Exercise directions: Reproduce the listing below word for word, leaving out the pictures.
*** Opening Given records ***
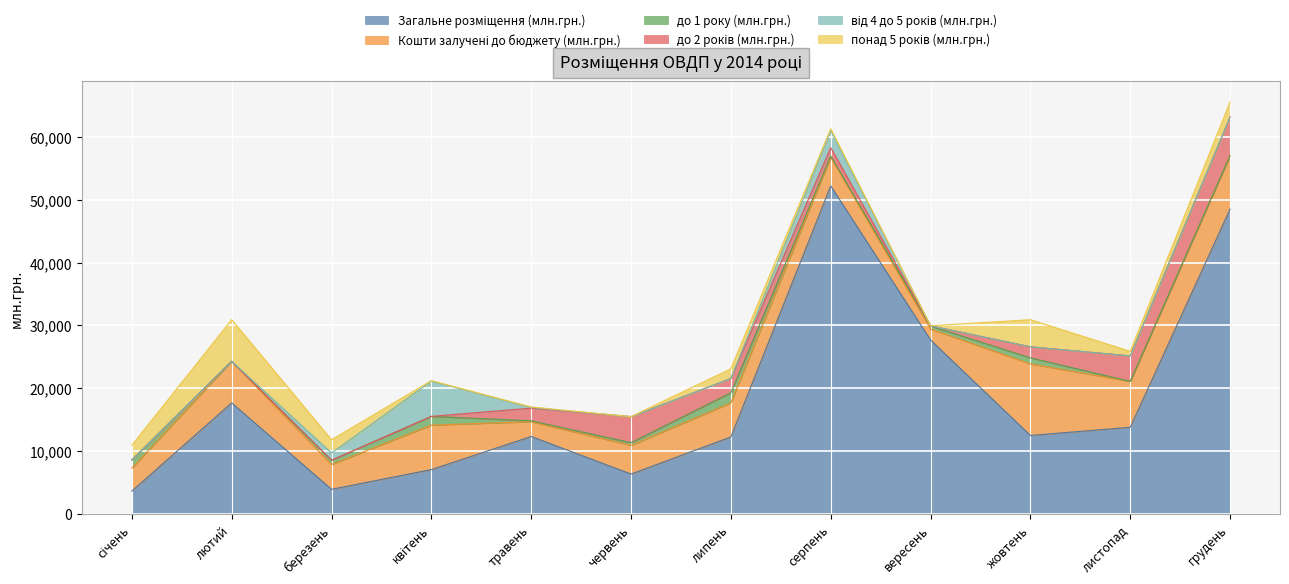

What is the total value across all series at жовтень?

30917.9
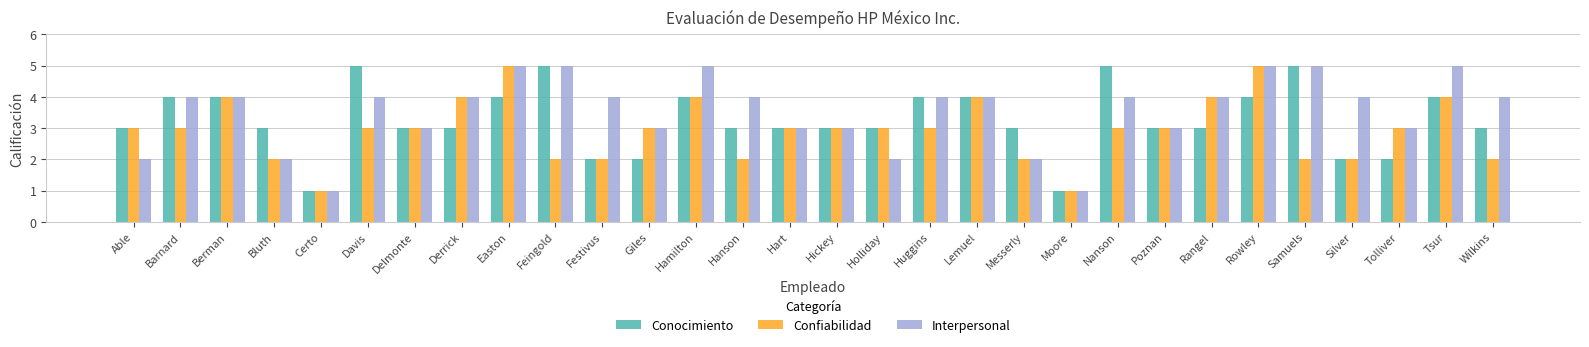

Count the number of categories in the chart.

30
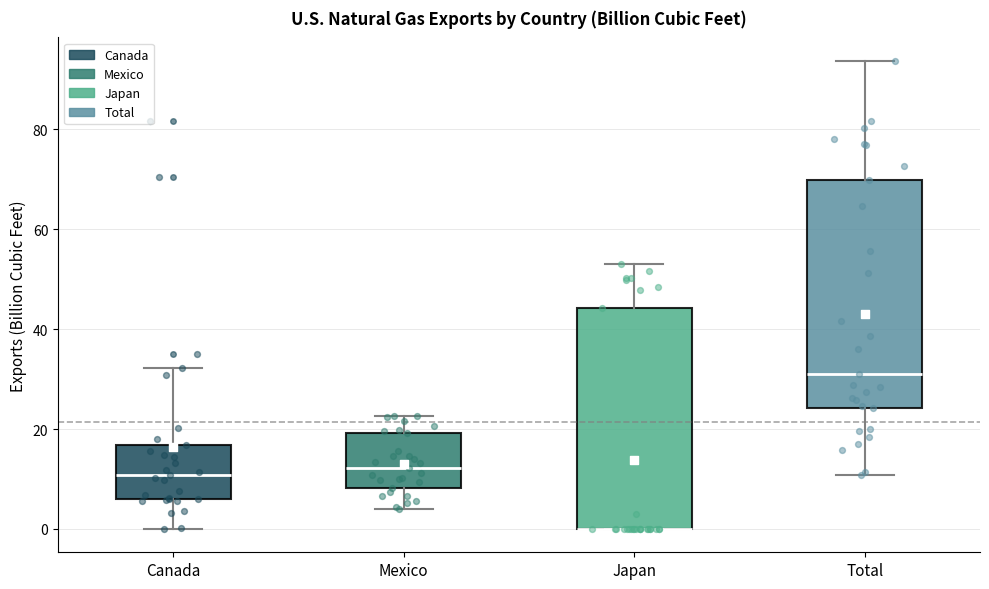

Reading left to right, transcribe this box plot: for each box, give where its median line is, the range the box spans, and where its two whiskers end, as read against the y-axis. The values are not printed on the chart, so give them approximately, as read against the axis.

Canada: median 10, box 6 to 16, whiskers 0 to 32
Mexico: median 12, box 8 to 20, whiskers 4 to 22
Japan: median 0 (drawn on the box's lower edge), box 0 to 44, whiskers 0 to 54
Total: median 32, box 24 to 70, whiskers 10 to 94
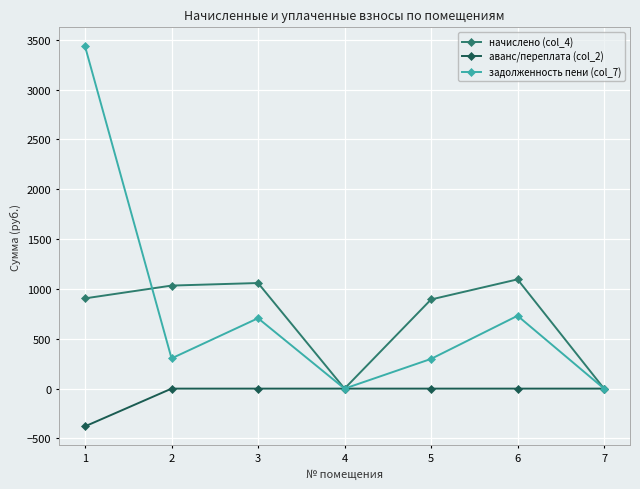

At which category is the sum across all series the highest?

1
*** Closing Given records ***
Task solution:
What is the total value across all series at жовтень?

30917.9

Count the number of categories in the chart.

30

Reading left to right, transcribe this box plot: for each box, give where its median line is, the range the box spans, and where its two whiskers end, as read against the y-axis. The values are not printed on the chart, so give them approximately, as read against the axis.

Canada: median 10, box 6 to 16, whiskers 0 to 32
Mexico: median 12, box 8 to 20, whiskers 4 to 22
Japan: median 0 (drawn on the box's lower edge), box 0 to 44, whiskers 0 to 54
Total: median 32, box 24 to 70, whiskers 10 to 94

At which category is the sum across all series the highest?

1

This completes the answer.